Running Large Language Models (LLM) on Different Hardware -- Performance Comparison and Analysis

This article delves into the performance differences of running Large Language Models (LLM) on various hardware, ranging from low-cost Raspberry Pi to high-end AI workstations. By analyzing actual test data, we'll understand how hardware choices affect LLM inference speed and overall usability.
Low-End Hardware: Raspberry Pi
- Running LLaMA 3.1 on Raspberry Pi 4 (8GB RAM) is feasible, but practicality is very limited.
- Since Raspberry Pi has no GPU, the model relies entirely on CPU for computation, resulting in extremely slow model loading and inference speed—only about one word per second.
- When running LLaMA 3.1, Raspberry Pi 4's CPU usage reaches 100%, temperature rises, and memory usage is about 6GB.
- This performance obviously cannot meet real-time interaction requirements, resulting in very poor user experience.
Mid-Range Hardware: Mini PC
- Orion herk mini PC (Ryzen 9 7940HS, Radeon 780M GPU) provides a smoother experience.
- On herk, LLaMA 3.1 inference speed is comparable to ChatGPT, indicating it has certain practical value.
- However, despite herk being equipped with Radeon 780M GPU, due to its 6GB VRAM limitation, LLaMA 3.1 cannot be loaded into GPU and must rely on CPU for inference.
- Even testing the smaller LLaMA 3.2 model (2GB) couldn't use GPU for inference.
- This shows that even integrated GPUs need sufficient VRAM to accommodate LLM for efficient inference.
High-End Hardware: Gaming PC and Workstation
- Desktop computer with Nvidia 4080 GPU (Threadripper 3970X) performs excellently when running LLaMA 3.1.
- 4080's GPU utilization can reach 75% to 100%, inference speed is significantly faster than ChatGPT, user experience is smooth.
- This shows that discrete graphics cards have significant advantages when running large LLMs.
- Mac Pro equipped with M2 Ultra chip also shows powerful performance, with GPU utilization reaching 50% and very fast inference speed.
- This indicates Apple Silicon is also competitive in running LLMs.
Ultra High-End Hardware: AI Workstation
- 96-core Threadripper workstation with Nvidia 6000 Ada graphics card and 512GB RAM can run larger LLaMA 3.1 model (405 billion parameters).
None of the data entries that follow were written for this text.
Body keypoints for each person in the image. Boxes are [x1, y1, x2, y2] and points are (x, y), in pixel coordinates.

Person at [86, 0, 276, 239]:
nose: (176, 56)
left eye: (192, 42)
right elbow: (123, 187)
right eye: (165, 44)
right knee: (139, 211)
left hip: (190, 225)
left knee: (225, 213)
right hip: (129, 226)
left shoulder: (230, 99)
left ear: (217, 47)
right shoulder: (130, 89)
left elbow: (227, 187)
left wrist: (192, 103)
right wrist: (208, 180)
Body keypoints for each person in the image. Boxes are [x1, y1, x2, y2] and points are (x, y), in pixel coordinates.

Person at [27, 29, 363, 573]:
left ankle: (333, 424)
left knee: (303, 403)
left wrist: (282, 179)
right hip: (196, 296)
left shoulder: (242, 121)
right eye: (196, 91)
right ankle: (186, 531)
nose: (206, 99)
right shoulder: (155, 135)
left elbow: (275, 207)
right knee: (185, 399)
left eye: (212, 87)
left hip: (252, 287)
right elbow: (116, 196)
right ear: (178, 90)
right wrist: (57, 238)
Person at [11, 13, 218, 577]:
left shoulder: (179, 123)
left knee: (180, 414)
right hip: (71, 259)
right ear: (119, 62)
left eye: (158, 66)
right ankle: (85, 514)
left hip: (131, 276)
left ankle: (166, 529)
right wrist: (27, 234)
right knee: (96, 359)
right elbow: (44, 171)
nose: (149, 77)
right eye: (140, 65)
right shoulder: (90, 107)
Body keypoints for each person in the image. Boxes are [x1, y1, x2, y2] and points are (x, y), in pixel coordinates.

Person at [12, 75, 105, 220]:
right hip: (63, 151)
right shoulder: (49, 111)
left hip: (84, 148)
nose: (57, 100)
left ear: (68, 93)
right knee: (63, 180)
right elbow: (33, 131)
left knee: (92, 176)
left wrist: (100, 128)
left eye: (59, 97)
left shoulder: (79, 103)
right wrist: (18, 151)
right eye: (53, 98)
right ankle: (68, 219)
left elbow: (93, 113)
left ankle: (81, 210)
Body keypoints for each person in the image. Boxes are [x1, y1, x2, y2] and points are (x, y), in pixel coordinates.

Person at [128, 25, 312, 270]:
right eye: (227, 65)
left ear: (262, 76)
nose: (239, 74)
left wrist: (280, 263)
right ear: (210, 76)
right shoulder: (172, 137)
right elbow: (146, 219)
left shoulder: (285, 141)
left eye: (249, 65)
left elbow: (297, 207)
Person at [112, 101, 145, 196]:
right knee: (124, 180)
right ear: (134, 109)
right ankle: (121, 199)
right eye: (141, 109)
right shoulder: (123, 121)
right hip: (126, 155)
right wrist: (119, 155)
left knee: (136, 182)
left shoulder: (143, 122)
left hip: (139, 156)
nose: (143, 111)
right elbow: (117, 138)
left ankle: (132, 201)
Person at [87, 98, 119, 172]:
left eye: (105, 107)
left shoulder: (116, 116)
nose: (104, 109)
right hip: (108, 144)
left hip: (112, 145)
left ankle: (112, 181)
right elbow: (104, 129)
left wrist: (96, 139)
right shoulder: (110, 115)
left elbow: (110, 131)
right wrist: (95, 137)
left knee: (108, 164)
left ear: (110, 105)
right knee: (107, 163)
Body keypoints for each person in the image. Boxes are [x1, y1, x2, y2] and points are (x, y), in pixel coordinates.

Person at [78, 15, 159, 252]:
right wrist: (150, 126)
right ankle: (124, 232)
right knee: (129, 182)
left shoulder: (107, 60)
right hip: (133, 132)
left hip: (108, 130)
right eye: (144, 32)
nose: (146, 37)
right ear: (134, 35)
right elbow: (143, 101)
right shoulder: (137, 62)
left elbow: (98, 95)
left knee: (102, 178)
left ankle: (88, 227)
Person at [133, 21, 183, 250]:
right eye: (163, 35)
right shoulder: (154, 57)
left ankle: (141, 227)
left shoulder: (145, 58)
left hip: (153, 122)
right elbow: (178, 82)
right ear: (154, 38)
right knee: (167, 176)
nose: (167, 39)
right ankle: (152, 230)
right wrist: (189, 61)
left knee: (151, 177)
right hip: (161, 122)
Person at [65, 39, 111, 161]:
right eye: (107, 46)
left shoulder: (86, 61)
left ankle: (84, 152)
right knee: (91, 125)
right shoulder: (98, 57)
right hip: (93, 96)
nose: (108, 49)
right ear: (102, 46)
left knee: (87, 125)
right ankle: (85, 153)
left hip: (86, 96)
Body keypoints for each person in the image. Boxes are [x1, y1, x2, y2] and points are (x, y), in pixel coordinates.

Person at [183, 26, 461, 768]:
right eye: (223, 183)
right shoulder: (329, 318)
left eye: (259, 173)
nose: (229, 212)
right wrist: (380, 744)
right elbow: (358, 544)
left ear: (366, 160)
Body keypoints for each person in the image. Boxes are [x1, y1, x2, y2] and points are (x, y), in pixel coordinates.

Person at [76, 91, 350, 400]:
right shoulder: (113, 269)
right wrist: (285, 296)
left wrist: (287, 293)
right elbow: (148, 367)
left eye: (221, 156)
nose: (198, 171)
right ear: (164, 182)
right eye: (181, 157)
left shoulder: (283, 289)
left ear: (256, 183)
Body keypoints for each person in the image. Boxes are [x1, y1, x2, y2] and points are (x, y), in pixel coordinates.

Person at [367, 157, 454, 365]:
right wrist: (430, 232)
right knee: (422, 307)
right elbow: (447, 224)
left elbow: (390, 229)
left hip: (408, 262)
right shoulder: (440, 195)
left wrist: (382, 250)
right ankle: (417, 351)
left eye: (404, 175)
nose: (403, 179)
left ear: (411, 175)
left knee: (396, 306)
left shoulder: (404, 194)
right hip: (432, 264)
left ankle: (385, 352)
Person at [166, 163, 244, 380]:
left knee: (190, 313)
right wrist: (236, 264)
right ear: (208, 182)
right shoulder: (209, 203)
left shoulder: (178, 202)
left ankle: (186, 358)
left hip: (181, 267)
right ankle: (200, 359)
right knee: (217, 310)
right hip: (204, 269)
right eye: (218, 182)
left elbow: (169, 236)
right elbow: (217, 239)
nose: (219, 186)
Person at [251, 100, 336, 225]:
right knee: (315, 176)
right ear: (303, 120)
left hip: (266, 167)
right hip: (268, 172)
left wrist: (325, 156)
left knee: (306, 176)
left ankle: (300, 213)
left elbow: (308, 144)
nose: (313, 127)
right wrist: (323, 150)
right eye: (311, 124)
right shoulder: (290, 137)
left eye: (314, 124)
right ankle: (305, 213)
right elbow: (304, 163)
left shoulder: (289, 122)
- However, even on this powerful hardware, running such a massive model still results in extremely slow inference speed, similar to the Raspberry Pi experience.
- This shows that model size's impact on performance may be as important as hardware.
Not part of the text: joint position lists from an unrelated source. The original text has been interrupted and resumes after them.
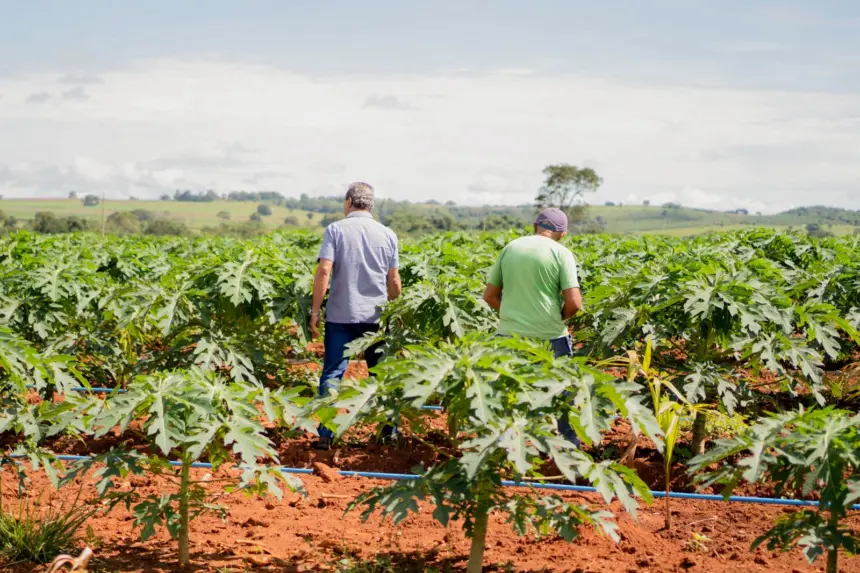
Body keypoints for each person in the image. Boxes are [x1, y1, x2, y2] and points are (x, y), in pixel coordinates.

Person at [309, 182, 402, 450]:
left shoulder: (335, 230)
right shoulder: (388, 235)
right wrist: (394, 309)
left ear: (349, 202)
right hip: (377, 318)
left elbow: (324, 271)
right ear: (370, 204)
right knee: (381, 375)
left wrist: (315, 311)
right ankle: (389, 431)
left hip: (341, 315)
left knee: (333, 374)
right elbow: (394, 280)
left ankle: (326, 435)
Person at [482, 207, 583, 442]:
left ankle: (503, 453)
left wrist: (510, 315)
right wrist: (559, 317)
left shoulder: (510, 248)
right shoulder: (561, 253)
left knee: (507, 397)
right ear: (563, 233)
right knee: (562, 397)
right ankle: (571, 453)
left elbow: (489, 295)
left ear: (534, 226)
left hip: (509, 336)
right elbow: (575, 303)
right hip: (550, 337)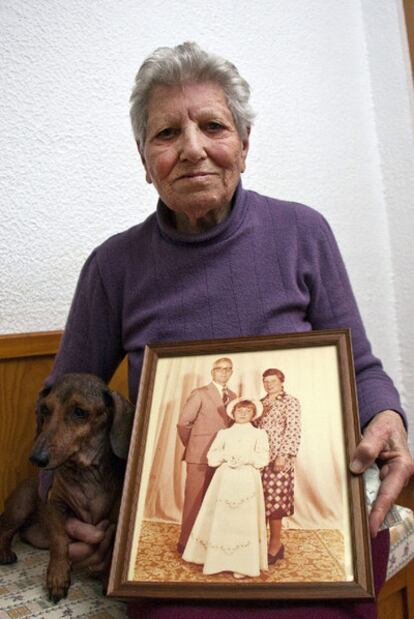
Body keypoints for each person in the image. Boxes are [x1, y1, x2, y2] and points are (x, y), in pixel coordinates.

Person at [41, 41, 413, 617]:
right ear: (144, 160)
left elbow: (360, 367)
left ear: (243, 143)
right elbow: (59, 403)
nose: (192, 149)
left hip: (305, 490)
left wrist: (388, 417)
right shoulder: (112, 266)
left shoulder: (303, 232)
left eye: (212, 125)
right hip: (173, 514)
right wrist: (70, 513)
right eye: (166, 134)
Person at [182, 398, 269, 579]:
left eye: (247, 411)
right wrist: (226, 456)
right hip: (225, 479)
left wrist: (247, 458)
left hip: (247, 479)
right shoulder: (224, 433)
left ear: (253, 415)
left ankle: (242, 565)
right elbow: (212, 456)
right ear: (233, 412)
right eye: (239, 410)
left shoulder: (259, 434)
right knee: (223, 518)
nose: (243, 414)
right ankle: (217, 561)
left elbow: (263, 458)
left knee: (242, 520)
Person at [176, 357, 237, 551]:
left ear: (231, 372)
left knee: (215, 500)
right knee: (195, 499)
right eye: (220, 369)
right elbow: (183, 423)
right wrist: (194, 445)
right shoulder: (200, 393)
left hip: (222, 458)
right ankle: (185, 543)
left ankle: (204, 542)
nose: (224, 372)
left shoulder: (234, 396)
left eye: (228, 369)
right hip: (199, 456)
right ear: (212, 372)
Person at [256, 368, 301, 564]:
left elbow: (293, 430)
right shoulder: (260, 403)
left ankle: (275, 544)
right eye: (266, 381)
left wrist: (282, 456)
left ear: (282, 382)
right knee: (259, 502)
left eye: (272, 381)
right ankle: (257, 544)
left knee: (275, 502)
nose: (269, 384)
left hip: (278, 460)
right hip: (258, 459)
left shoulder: (290, 402)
- When running the smaller and more efficient LLaMA 3.2 model (about 2GB) on this workstation, inference speed becomes extremely fast.
Conclusion
- Choosing the right hardware for LLM is crucial as it directly affects model performance and usability.
- While low-end hardware can run small LLMs, powerful GPU and ample memory are essential for large LLMs.
- Even with high-end hardware, model size significantly affects inference speed, so choosing models suitable for your needs is also crucial.
Hardware Performance Comparison
To more intuitively show performance differences across hardware platforms, we can create a simple table:
| Hardware Platform | CPU | GPU | Memory | LLaMA 3.1 Inference Speed | LLaMA 3.2 Inference Speed |
|---|---|---|---|---|---|
| Raspberry Pi 4 | 4-core | None | 8GB | Very slow (~1 word/sec) | Not tested |
| Orion herk | Ryzen 9 7940HS | Radeon 780M (6GB) | 32GB | Comparable to ChatGPT | Relatively fast |
| Threadripper 3970X | 32-core | Nvidia 4080 | 128GB | Faster than ChatGPT | Very fast |
| Mac Pro | M2 Ultra | Integrated GPU | 128GB | Very fast | Not tested |
| Threadripper (96-core) | 96-core | Nvidia 6000 Ada | 512GB | Very slow (405B parameter model) | Extremely fast |
Note: Inference speed descriptions in the table are relative; actual performance is affected by various factors including model version, software configuration, and test environment.
Recommendations for Future Hardware Choices
- If budget is limited and you only need to run small LLMs, a mini PC with integrated GPU is a good choice.
- If you need to run large LLMs or pursue higher performance, invest in discrete graphics cards and ample memory.
- For professional use, AI workstations offer the highest performance and flexibility, but at higher cost.